Depuis 25 ans, l’association Acrimed (Action-Critique-Médias), créée en 1996 dans la foulée et en réaction au traitement médiatique des mobilisations contre le plan Juppé en novembre 1995, a beaucoup diversifié les cibles de ses observations. Mais elle n’a jamais cessé de scruter la façon dont les médias dominants s’adonnent régulièrement à l’un de leurs sports favoris : la démobilisation sociale.

Et depuis 25 ans, les occasions n’ont pas manqué. Après avoir soutenu le plan Juppé, la quasi-totalité des grands médias ont salué (entre autres) : en 2003, « la réforme » du statut des intermittents et des retraites ; en 2006, le « Contrat première embauche » ; en 2007, « la réforme » des régimes spéciaux de retraites ; en 2009, celle des universités ; en 2010, celle des retraites (encore) ; en 2014 (déjà), celle de la SNCF ; en 2016, la loi Travail ; en 2018, « la réforme » de la SNCF (à nouveau) ; en 2020, celle des retraites (toujours), etc., etc. Liste non exhaustive, et en constante augmentation.

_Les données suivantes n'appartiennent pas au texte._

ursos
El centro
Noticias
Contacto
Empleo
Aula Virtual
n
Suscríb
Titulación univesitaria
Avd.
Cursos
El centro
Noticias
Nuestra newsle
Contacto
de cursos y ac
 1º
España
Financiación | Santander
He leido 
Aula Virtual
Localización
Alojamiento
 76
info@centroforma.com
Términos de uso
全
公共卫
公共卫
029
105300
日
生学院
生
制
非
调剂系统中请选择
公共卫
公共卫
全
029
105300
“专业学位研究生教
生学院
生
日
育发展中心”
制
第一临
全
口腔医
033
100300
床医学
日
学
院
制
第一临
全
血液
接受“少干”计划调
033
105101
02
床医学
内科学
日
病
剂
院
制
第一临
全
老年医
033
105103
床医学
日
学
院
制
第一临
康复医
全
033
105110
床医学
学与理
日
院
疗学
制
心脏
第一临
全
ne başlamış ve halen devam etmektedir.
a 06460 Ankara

Depuis 25 ans, chaque réforme néolibérale, chaque régression sociale, entraîne immanquablement une nouvelle mobilisation médiatique. Mais comme dans une série à bas prix confiée à des scénaristes paresseux, chaque nouvel épisode frappe par sa ressemblance avec le précédent. Mis à part quelques détails négligeables (en particulier le fond de la réforme et les revendications des grévistes), généralement laissés hors-champ, rien ne ressemble plus à un mouvement social, vu à travers le prisme déformant et méprisant des partis pris et des caricatures médiatiques, qu’un autre mouvement social : inutile, importun, inopportun, essoufflé avant d’avoir commencé, menacé à tout instant de sombrer dans la violence sinon le chaos. Le scénario est bien balisé, le vocabulaire bien rodé, les formats bien ajustés : « la réforme » a une étonnante capacité à mettre en marche la machine médiatique à fabriquer sa bouillie, parfaitement conforme aux intentions des « élites » économico-politiques.

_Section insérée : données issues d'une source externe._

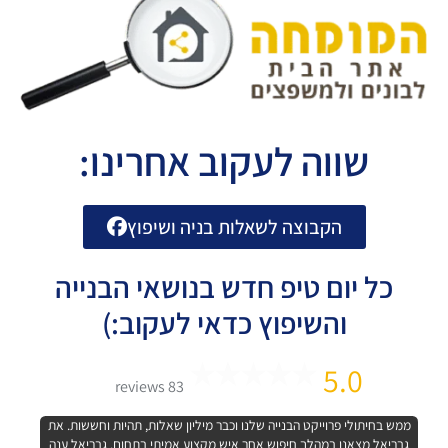
שווה לעקוב אחרינו:
הקבוצה לשאלות בניה ושיפוץ
כל יום טיפ חדש בנושאי הבנייה
והשיפוץ כדאי לעקוב:)
5.0
83 reviews
ממש בחיתולי פרוייקט הבנייה שלנו וכבר מיליון שאלות, תהיות וחששות. את
גבריאל מצאנו במהלך חיפוש אחר איש מקצוע אמיתי בתחום. גבריאל ענה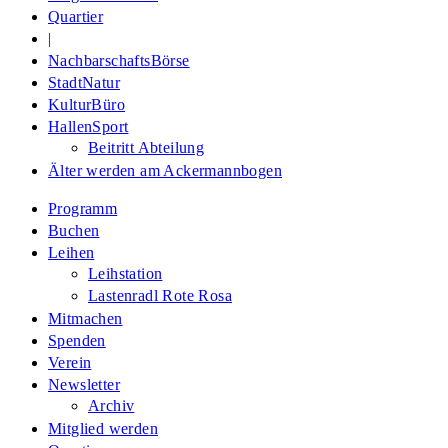
Quartier
|
NachbarschaftsBörse
StadtNatur
KulturBüro
HallenSport
Beitritt Abteilung
Älter werden am Ackermannbogen
Programm
Buchen
Leihen
Leihstation
Lastenradl Rote Rosa
Mitmachen
Spenden
Verein
Newsletter
Archiv
Mitglied werden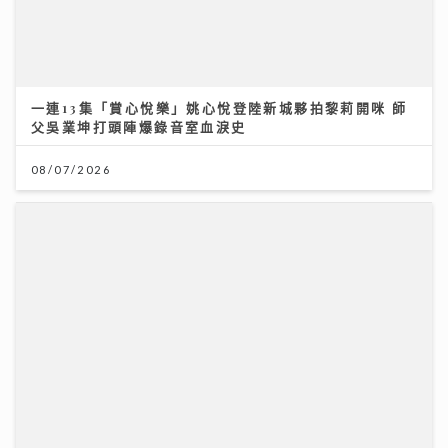
灣區聲勢力｜MC張天賦《男人怎可以》奪「大灣區音樂
榜」冠軍 歌手英健朗新歌自揭感情傷疤 MV暗藏舊愛彩
蛋
30/07/2026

La critique – précise, rigoureuse, s’appuyant sur la sociologie et l’économie pour affûter sa radicalité – des mauvais traitements médiatiques infligés aux mouvements sociaux, à leurs acteurs et aux revendications qu’ils portent, est donc cruciale. Suscitant (pour les plus importants, qui mobilisent de larges secteurs du monde du travail) beaucoup de bruit médiatique – et pour d’autres des silences éloquents –, dévoilant un unanimisme confondant, révélant, sous la morgue et le mépris décomplexés, la violence des rapports sociaux, ces épisodes sont riches d’enseignements sur la contribution du petit monde des grands médias au maintien de l’ordre social – nous rappelant ainsi régulièrement qu’on ne saurait parvenir à changer le premier sans se préoccuper sérieusement du second.

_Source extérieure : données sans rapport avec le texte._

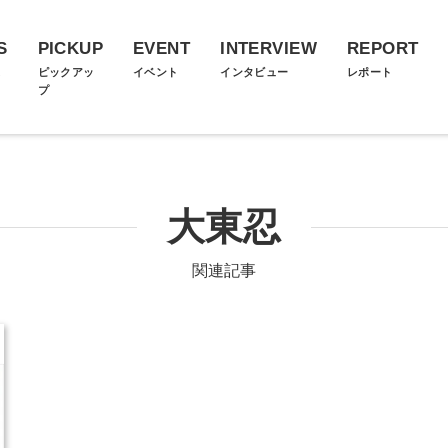
S
PICKUP
EVENT
INTERVIEW
REPORT
ス
ピックアッ
イベント
インタビュー
レポート
プ
大東忍
関連記事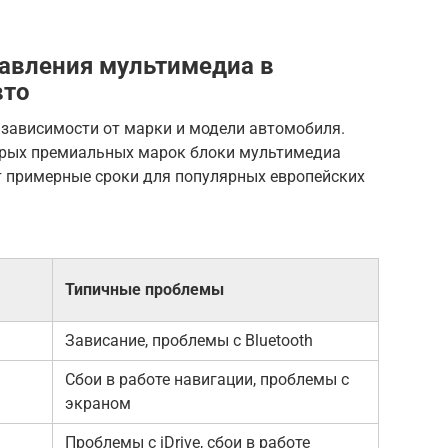
авления мультимедиа в
вто
 зависимости от марки и модели автомобиля.
оторых премиальных марок блоки мультимедиа
от примерные сроки для популярных европейских
Типичные проблемы
Зависание, проблемы с Bluetooth
Сбои в работе навигации, проблемы с
экраном
Проблемы с iDrive, сбои в работе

Qu’il s’agisse des médias privés, aux mains de milliardaires à la tête de grandes entreprises qui sont des acteurs économiques majeurs, ou des médias publics, dont les dirigeants épousent le point de vue des gouvernants qui les nomment ou les surveillent, les médias « dominants » jouent leur partition dans la grande symphonie de la domination sociale. Loin d’être de simples « médiums », intermédiaires ou témoins, ils sont ainsi partie prenante des conflits sociaux sur lesquels ils prétendent informer.

À chaque mouvement social de quelque ampleur, l’orchestre médiatique se met ainsi en ordre de bataille, chacun à sa place et remplissant sa fonction, de l’éditorialiste chargé d’expliquer doctement à quel point les manifestants ont tort de s’opposer à « la réforme » à l’« expert » chargé d’expliquer doctement à quel point le gouvernement a raison de la mettre en place, en passant par le présentateur-intervieweur chargé de leur confier la parole et de la confisquer à tous les autres.

L’orchestre médiatique a ceci de particulier qu’il n’a pas besoin d’un chef pour trouver sa direction, qui est peu ou prou toujours la même : dans le sens du vent et du côté du manche. Pour cela il suffit d’avoir soigneusement promu les cadres, « chefs de service » et autres sommités de l’information, en fonction de leur incurie, leur incompétence et leur servilité. Cette « éditocratie » ne se confond pas avec les quelques enquêteurs dont elle recouvre l’activité, et encore moins avec les « soutiers de l’information », majeure partie de la profession, souvent précarisée et soumise à une hiérarchie qui veille au grain, formatée plus que formée par les écoles de journalisme, qui produit certes des « contenus » désastreux, mais sur commande, parfois à contrecœur et souvent par nécessité.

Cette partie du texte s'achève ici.